While IT tends to start and end anything with the tech involved, disaster recovery management requires starting with the business and the risk of losing operations and planning a disaster recovery system from there.
Your technology DR plan can’t just be a culmination of steps to be taken to recover a certain data set or bring a given system or application back online; it should be a reflection of business continuity. What does the business needs to operate, then calling on IT to perform very specific tasks that will restore those operations in a designated order and manner.

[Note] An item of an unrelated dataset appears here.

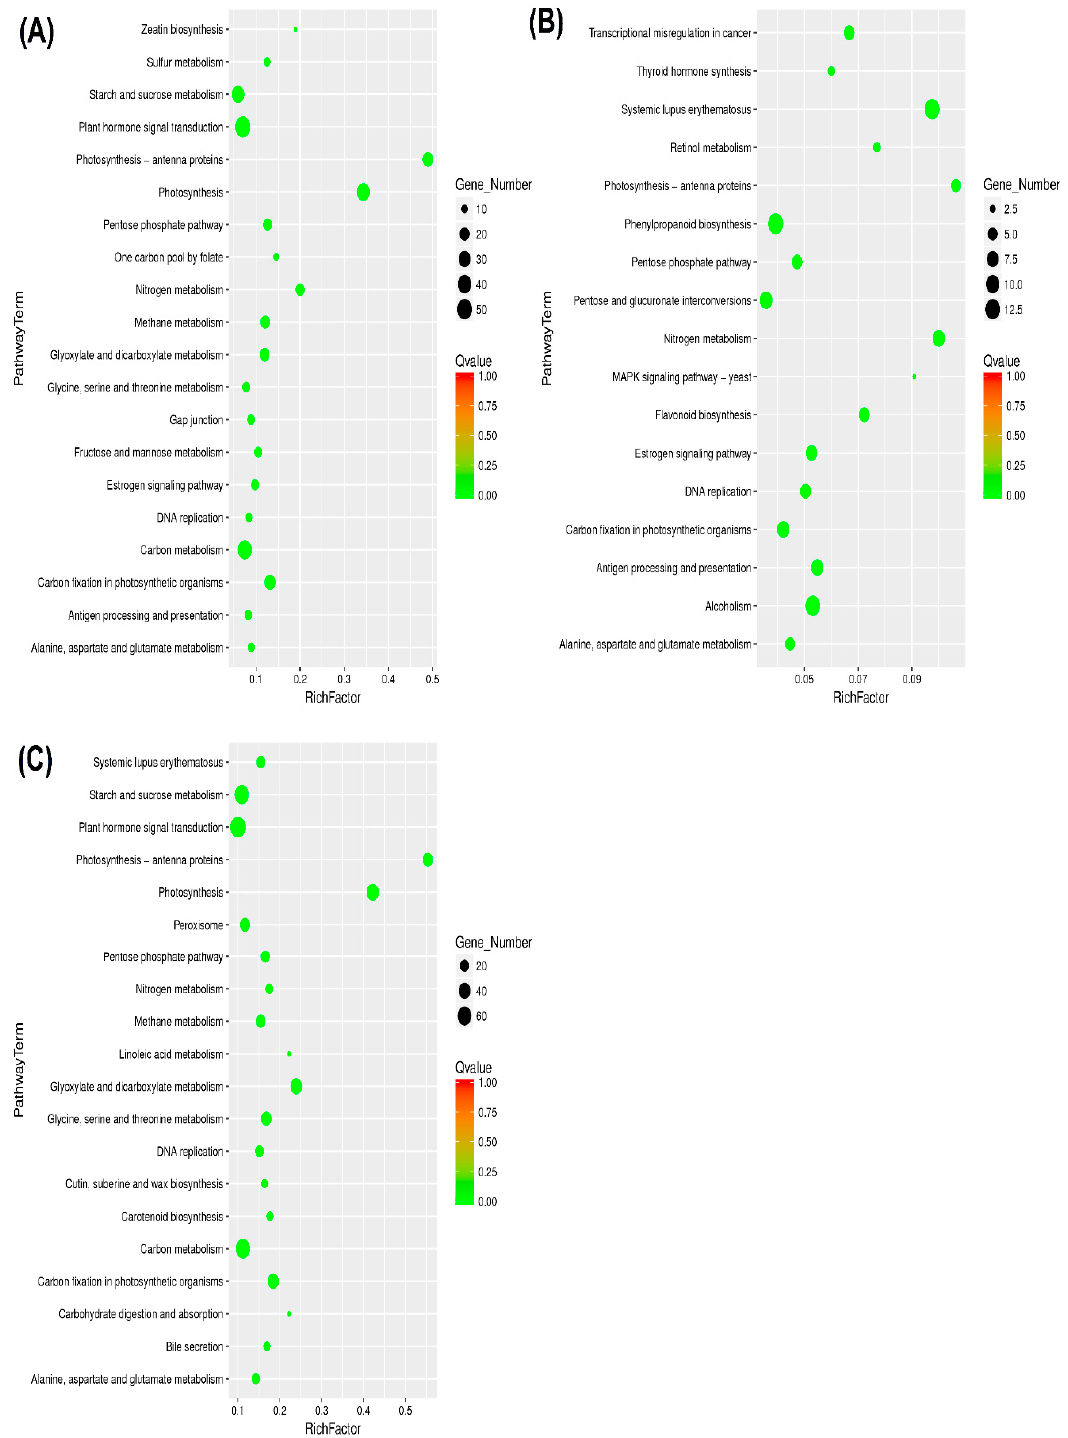
Figure 5. Scatter plot of KEGG pathway enrichment statistics. Here, ( A ) TM-1 control and drought, ( B ) Zhongmian-16 control and drought, and ( C ) Pima4-S control and drought. Rich Factor is the ratio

A formal DR plan involves a business impact analysis and a risk assessment – and there’s good reason for it; in fact, three that we’ll cover in this article:
Reason 1: The Business Is at Risk
Keeping a business running is never a guarantee; it’s best effort. The technologies, platforms, applications, systems, etc. all put in place all fully intend on meeting the expectations of the business, running continually as needed. But, the reality is that even a well-running business operation is susceptible to outages that can bring operations to a halt. According to the folks over at Spiceworks during last year’s National Prepared Month, businesses suffer all kinds of outages from the very infrastructure they assume will remain running.
Source: Spiceworks
In essence, every business is at risk of some kind of disruption that will halt operations. The greater the risk, the greater the demand for IT to be prepared with a business continuity and disaster recovery plan to respond with.
Reason 2: Risk Dictates Priority
Risk isn’t just about how likely a power outage or hardware failure will occur; it’s also about what is the risk to the business if a particular business function suffers an outage and how that impacts the business. For example, if you worked for one of the major banks and their entire customer-facing infrastructure (think website and mobile app backend) went down, that presents a ton more risk to the business than, say, if your ability to just schedule appointments with a banking advisor went down.
You’re obviously not going to start recovering from a disaster on systems, say, alphabetically; you need to understand where the business’ greatest risks are to establish the prioritization of your efforts.
Reason 3: DR Management is a Risk Remediation Tool
It may come as a surprise, but when looking beyond the detailed recovery steps you document in a disaster recovery plan, the plan itself is a tool used to remedy the risk introduced by a disruption and nothing more. The recovery work you perform is merely the means to remediation.
As you can see, DR planning is completely about risk. Without the concept of risk, it’s just IT blindly restoring data, systems, and applications with complete disregard for the needs of the business. Because risk is the basis for your DR plan, it’s absolutely critical to be approaching the planning continually through the lens of risk.